Viele Grüße in die Staaten. Feiert ihr den Gerichtsbeschluss in Kalifornien?
ich finde das zitat von Paula Modersohn-Becker zutreffend und sicherlich auch für manche, die sich erst in späteren jahren zur `lesbe` be- bzw. erkennt:
“es ist meine erfahrung, daß die ehe nicht glücklicher macht. sie nimmt die illusion, die vorher das ganze wesen trug, daß es eine schwesterseele gäbe. man fühlt in der ehe doppelt das unverstandensein, weil das ganze frühere leben darauf hinausging, ein wesen zu finden, das versteht. und ist es vielleicht nicht doch besser ohne diese illusion , aug in aug einer großen einsamen wahrheit? dies schreibe ich in mein küchenhaushaltebuch am ostersonntag 1902, sitze in meiner küche und koche kalbsbraten.”
insofern glaube ich, dass vor dem `werden` dieser wunsch nach der schwesterseele von bedeutung ist .. ich hatte ihn schon in frühen jahren , aber meine wahre identität als lesbe erst später gelebt, endlich nach dem abstreifen der so früh andressierten verhaltens-u.denkweisen des `heterrors`. und ich kenne viele ältere heteras, die ähnlich denken, aber sich nicht getrauen, aus dieser zwangs-heterosexualität zu befreien.
danke ! finde ich sehr gut, sowas mal auf deutsch zu lesen.
btw über die blogroll der maedchenm-schaft habe ich deinen (ihren ?) blog gefunden.
ich bin als frau ü40 endlich in der lage “den menschen und nicht das geschlecht zu begehren”.
und ja, diese fluidität finde ich gehört zum leben.
also mutig auf den weg aus der “befreiung von androzentrischen und heteronormativen” gesellschaftlichen rollen.
leider gehe ich diesen weg für mich bisher alleine – es bleibt spannend.
spielerische selbst-weiterentwicklung und selbst-reflektion …
cheerio, Lucia
jetzt lese ich hier mal weiter im blog :-)
mazza schreibt
und Lucia schreibt
Ich stimme euch zu: Das erfordert Mut. Aber warum nur? Was gibt es zu verlieren … außer der Gewöhnung daran, ein bisschen unglücklich zu sein?
hm auch das habe ich versucht zu verstehen – mein resumee : es ist vielfach bequemer einfach so weiterzuleben.
es fehlt auch selbst-bewust-sein ?!
denn veränderung, selbstkritische selbst-reflektion usw. erfordert ja u.a. zeit, ist nicht einfach, ist mühsam, schmerzhaft, macht angst usw.
ein kuddel-muddel aus unbekannten gefühlen, verhaltens-veränderungen (darauf ablehnung vom bisherigen umfeld) – also ziemlich komplex.
“the only thing we have to fear is fear itself.”
F.D. Roosevelt
Ich habe mich für das entschieden, was u.a.

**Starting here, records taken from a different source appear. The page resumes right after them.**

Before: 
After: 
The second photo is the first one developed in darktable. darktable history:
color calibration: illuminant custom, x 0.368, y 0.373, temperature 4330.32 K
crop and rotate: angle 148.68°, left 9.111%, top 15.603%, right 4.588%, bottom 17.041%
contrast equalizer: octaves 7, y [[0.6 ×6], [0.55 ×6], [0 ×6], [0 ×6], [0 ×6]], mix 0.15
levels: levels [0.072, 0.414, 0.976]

Hannah Schygulla sagte
“Spielen als Existenz des Zustandes, ohne “warum” – das ist Leben”.
dadurch wirke ich auf andere sog. stark, arrogant, dominant – you name it.
mein ausgangspunkt : I am ok – You are ok.
(Transaktionsanalyse)
Die durchgängige Dysfunktion in weite Teilen der dt. Gesellschaft wird mir jeden Tag bewusster, besonders wenn ich alltäglich inter-agieren muss.

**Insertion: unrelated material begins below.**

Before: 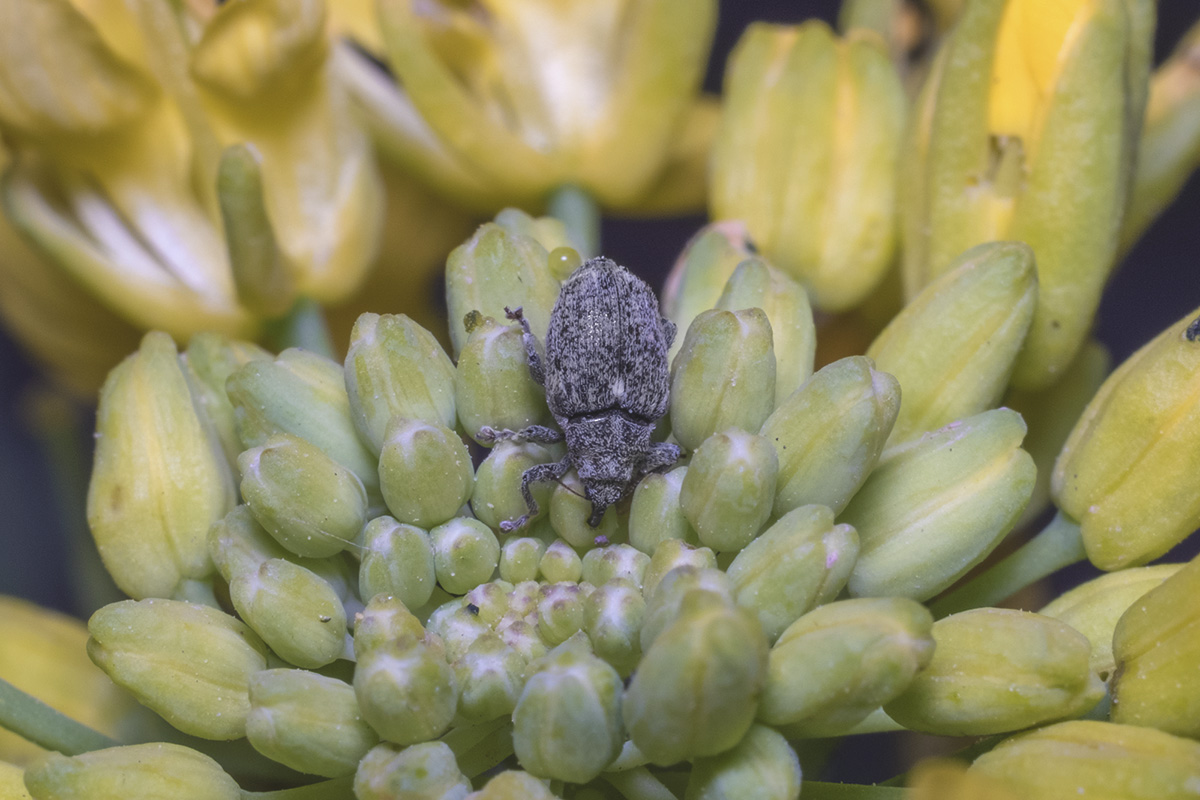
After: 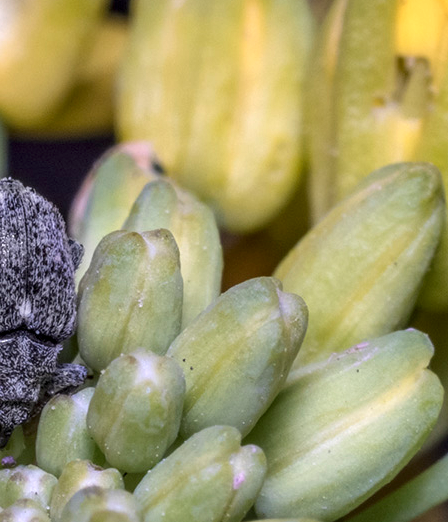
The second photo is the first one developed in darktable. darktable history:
local contrast: highlights 60%, shadows 59%, detail 160%
crop and rotate: left 49.467%, top 10.098%, right 13.185%, bottom 24.554%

unterdessen macht es mir kaum mehr etwas aus – auch ein vorteil von ü40 ;-)
herzliche grüsse
“I am ok – you’re ok” – Transaktionsanalyse?
Ich dachte kd lang:
http://www.clevver.com/music/video/138899/kd-lang-youre-ok.html
:-)
:-)
transactional analysis/Transaktionsanalyse : die nach Eric Berne und Thomas Harris als Basis, ich gehe weiter mit u.a. laterales Denken (de Bono e.a.) und komplexen, vernetzten Systemen …
http://de.wikipedia.org/wiki/Transaktionsanalyse
(Wikilink nur als Intro gedacht)
cheerio
Liebe Joni T., herzlichen Dank für diese gute und informative Aufbereitung der interessanten Studienergebnisse!
Dass man das auch weidlich schlechter machen kann, beweist wieder einmal ein Artikel in der “Welt”:
http://www.welt.de/die-welt/lifestyle/article9733266/Spaete-Schmetterlinge.html.
Nur dass diese Autorin dafür auch noch mit Geld bezahlt wird. Wenn auch vom Axel-Springer-Verlag.